Já o terceiro momento de utilização da projecção de vídeo no espectáculo corresponde a uma verdade de facto indesmentível – a existência do planeta Terra (terraplanistas contestarão a sua forma mas, bom, há limites para a opinião e, portanto, aquela imagem da Terra é real e estamos a vê-la de fora). Depois da catástrofe, do desânimo, da violência, da madrugada que se fez lenta e do fim que (ainda) não chegou, conseguimos olhar para a nossa casa e ela parece-nos tão calma e bela e muito ameaçada. Enquanto estiver assim, rodopiante e ameaçada, o fim ainda não chegou.
Os dispositivos de vídeo utilizados são alimentadores de foco. O vídeo pode trazer ao teatro e à encenação o que lhe trouxe, no século XIX, a luz eléctrica. Não tão revolucionário certamente, ainda assim importa pensar sobre a repetida utilização que se faz do elemento vídeo no espectáculo teatral e performático.
As três utilizações da projecção no espectáculo Hotel Paraíso possuem níveis de leitura diferentes e acrescentam significações à própria criação e, sobretudo, ao que se está a desenrolar no palco em simultâneo. O jogo de Ana Moreira com a câmara, a que o espectador assiste como se estivesse nos bastidores de uma filmagem, acentuam a ideia de ficção, muitas vezes repetida ao longo do espectáculo, e, por isso, uma ideia-chave no mesmo. Ideia esta que encontramos também em Fora de Campo e que aqui ganha outros contornos (plásticos e conceptuais). Trata-se aqui de usar o vídeo para fazer algo que o teatro só por si não permite mas o cinema sim: focar o olhar no pormenor. Ao mesmo tempo, a encenação está a dizer-nos que o pormenor é importante para perceber aquela verdade que, afinal, é uma mentira, ou antes, uma ficção.
A distinção entre verdade e mentira/ mentira e ficção/ verdade e ficção atravessa todo o espectáculo e é, em bom rigor, o grande conflito do mesmo
“agora a verdade, o fim da ficção”
“record em passo ficção”
“encontraste a tua ficção”
“a minha ficção acaba esta noite e a tua também”

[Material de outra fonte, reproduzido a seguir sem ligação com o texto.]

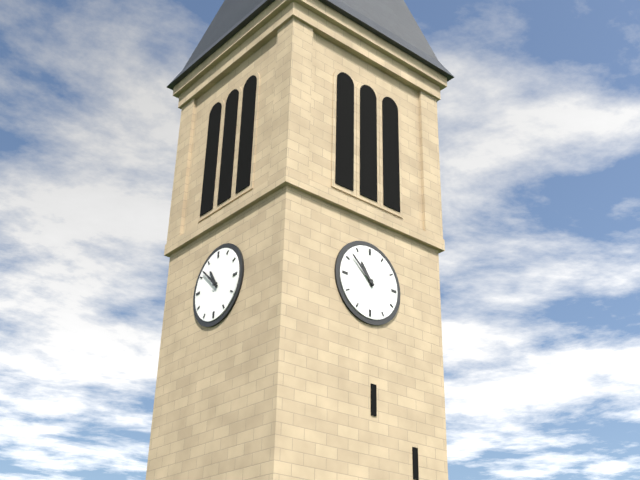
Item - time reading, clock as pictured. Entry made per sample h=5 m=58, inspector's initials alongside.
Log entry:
h=10 m=52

“colonizaram-nos o pensamento para nos iludir com essas ficções”
“isto é entretenimento”
“tu não és uma pessoa, és uma ideia de pessoa”
“nós não somos uma família, somos uma ideia de família”
“as tuas personagens fazem o trabalhinho todo por ti”
(do texto do espectáculo)
“sem conflito não há drama” mas conflito há e, mesmo que não haja drama, há muita ficção para dramatizar. Hotel Paraíso, no entanto, não é um espectáculo pós-dramático mas quer ser um espectáculo pós-ficção e que se debate com ela o tempo todo.
O vídeo ao serviço da ficção, o vídeo ao serviço da realidade e o vídeo ao serviço do indescritível. São estas as funções que o recurso à imagem projectada tem na nova criação dos SillySeason. Não permitem mais do que a presença da iluminação eléctrica mas dotam o espectáculo de simbolismos e de linguagem meta e parateatral. A generalização do vídeo no teatro terá de ir sempre para além do artifício e mero efeito decorativo e resolver a sua necessidade à luz das linguagens cénicas que se querem aplicar. Esta resolução em Fora de Campo era claríssima (o espectáculo dependia do vídeo), em Folle Époque o vídeo fornecia ao espectador uma perspectiva cénica diferente da que é possível ter a partir da cadeira de uma plateia e em Hotel Paraíso o vídeo engloba uma visão, aponta ao público o ângulo certo. Não há maior ficção do que a realidade enquadrada. E, no entanto, as imagens são todas tão reais; e, no entanto, ela move-se. Antes do fim.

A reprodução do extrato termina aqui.